Dentre os eventos que chamam atenção nos bastidores nos primeiros anos de sua administração, o prefeito Evaldo Cruz que, mesmo sendo político da ditadura, desempenhou uma função para desenvolver os programas culturais da cidade, sobre isso Tavares afirma:

A ação dele de conseguir aprovação da censura era mais nos primeiros festivais. Havia uma produção cultural intensa na cidade independentemente de Evaldo Cruz. E também não houve uma ação tão rígida da censura em Campina Grande porque a maioria das peças não era de temática política. Não era esse o papel de Evaldo Cruz e as peças chegavam aqui liberadas. A ação dele era em relação aos festivais que concentravam debates culturais e políticos e por isso chamavam a atenção do regime militar. (Entrevista concedida ao autor em 04. mar.2016)

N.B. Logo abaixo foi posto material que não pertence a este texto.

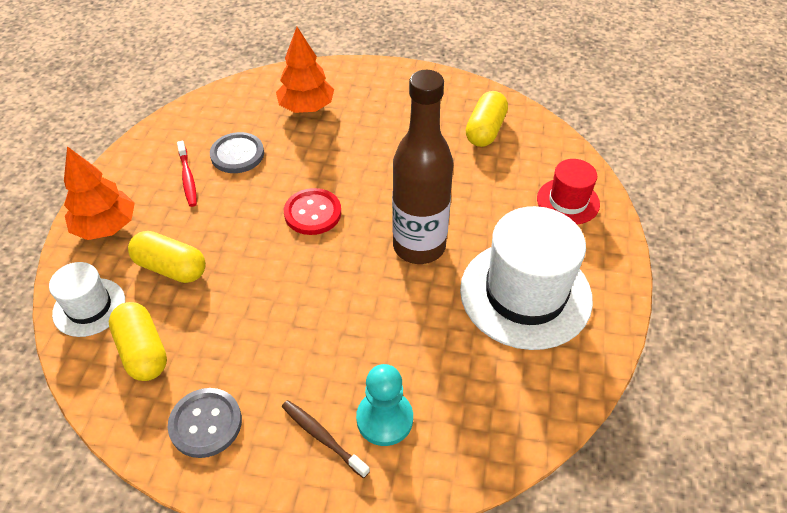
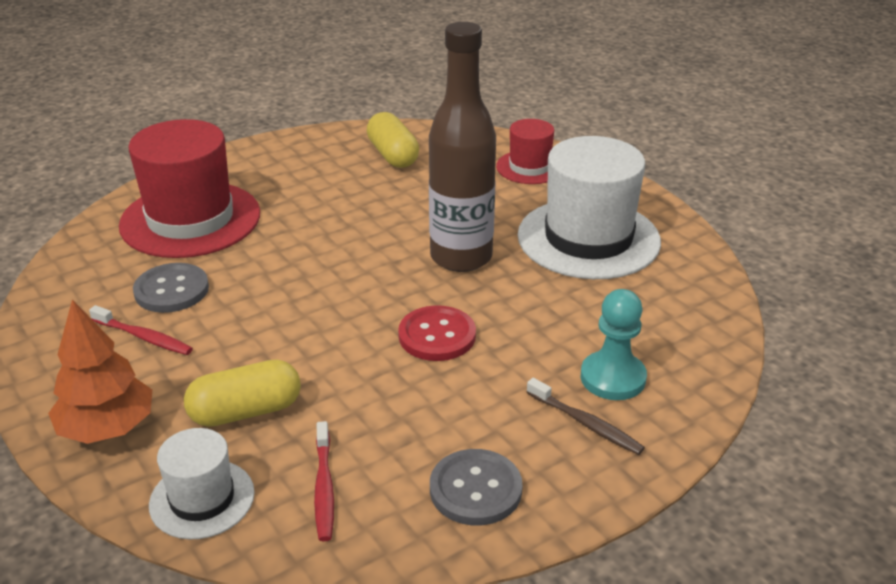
camera: 45 degrees left, 15 degrees down
yellow capsule [109,302,167,381] -> red toothbrush [314,421,334,541]
orange tree [276,27,334,113] -> red hat [119,119,260,258]
brown toothbrush [282,400,370,478] -> brown toothbrush turned 135 degrees counterclockwise [526,378,645,455]
red button [284,188,341,235] -> red button moved to [398,305,476,361]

A “maioria das peças não eram de temáticas políticas”, talvez isso se deva ao fato de que tipo político o narrador está citando ou mesmo por meio de suas lembranças e o meio ao qual estava inserido no papel do teatro, mas que, de qualquer forma, esta declaração deixa a impressão de contradição com o que foi discutido no segundo capítulo deste trabalho, mas por estarmos representando a visão dos entrevistados em relação aos eventos, obviamente, não eram todos os grupos teatrais que expressavam indiferença em relação à ditadura militar, no entanto, existia uma pequena parcela que não concordava com este tipo de pensamento, como o caso de Humberto Lopes que buscava fazer teatro com pretensões de politizar o público.

O prefeito Evaldo Cruz é tido como o que mais investia na cultura campinense e isso não somente ao corpo cênico, mas também “Evaldo Cruz era o homem que nas linhas telefônicas buscava de Brasília e no Rio de Janeiro apoio financeiro para o teatro”. (Entrevista concedida ao autor por Walter Tavares em 04. mar.2016)

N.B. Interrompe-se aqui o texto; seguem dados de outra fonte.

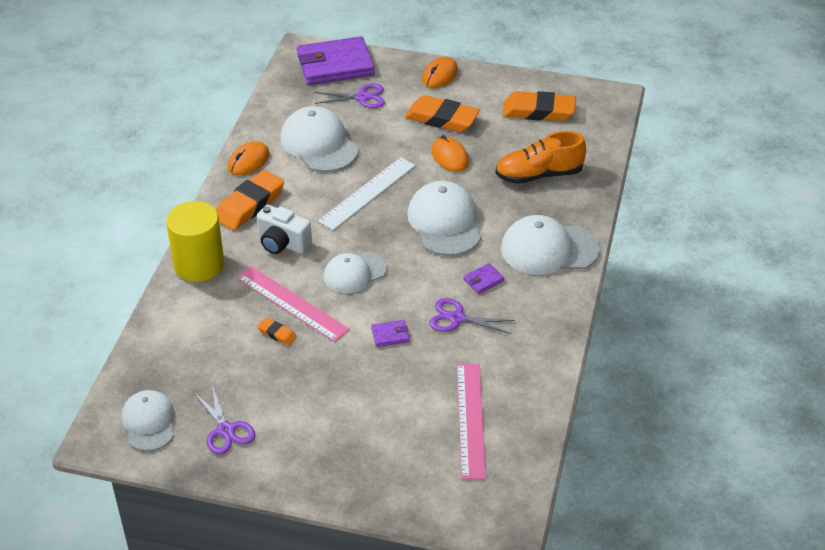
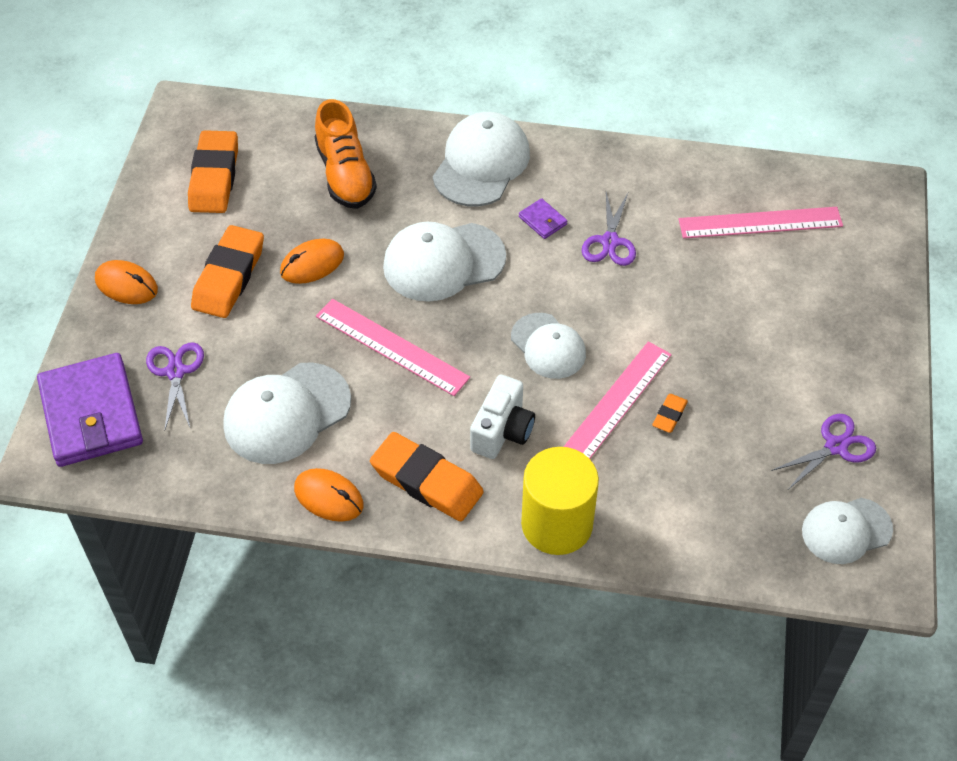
camera: 95 degrees left, 10 degrees up
white ruler [318,157,415,230] -> pink ruler [316,299,470,396]
purple wallet [371,320,410,347] -> none
white cap [501,215,600,275] -> white cap turned 150 degrees counterclockwise [433,112,530,206]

Abrandar a censura ou deixar claro que os programas culturais não apresentavam nenhuma ameaça ao poder vigente parecia ser o papel do “prefeito da cultura”, já que uma de suas características parecia ser a obediência cega ao regime. Outro ponto discutível sobre Evaldo Cruz é o título de prefeito da “cultura” encontrado em alguns jornais, na fala de alguns entrevistados e sobre isso é bom frisar que independentemente da ação da prefeitura, a movimentação cultural acontecia, os eventos e os espetáculos eram apresentados, e em virtude

desse ciclo de prestígios elitizados, a bajulação dos jornais ao prefeito da “cultura” ligado à ditadura rendia elogios.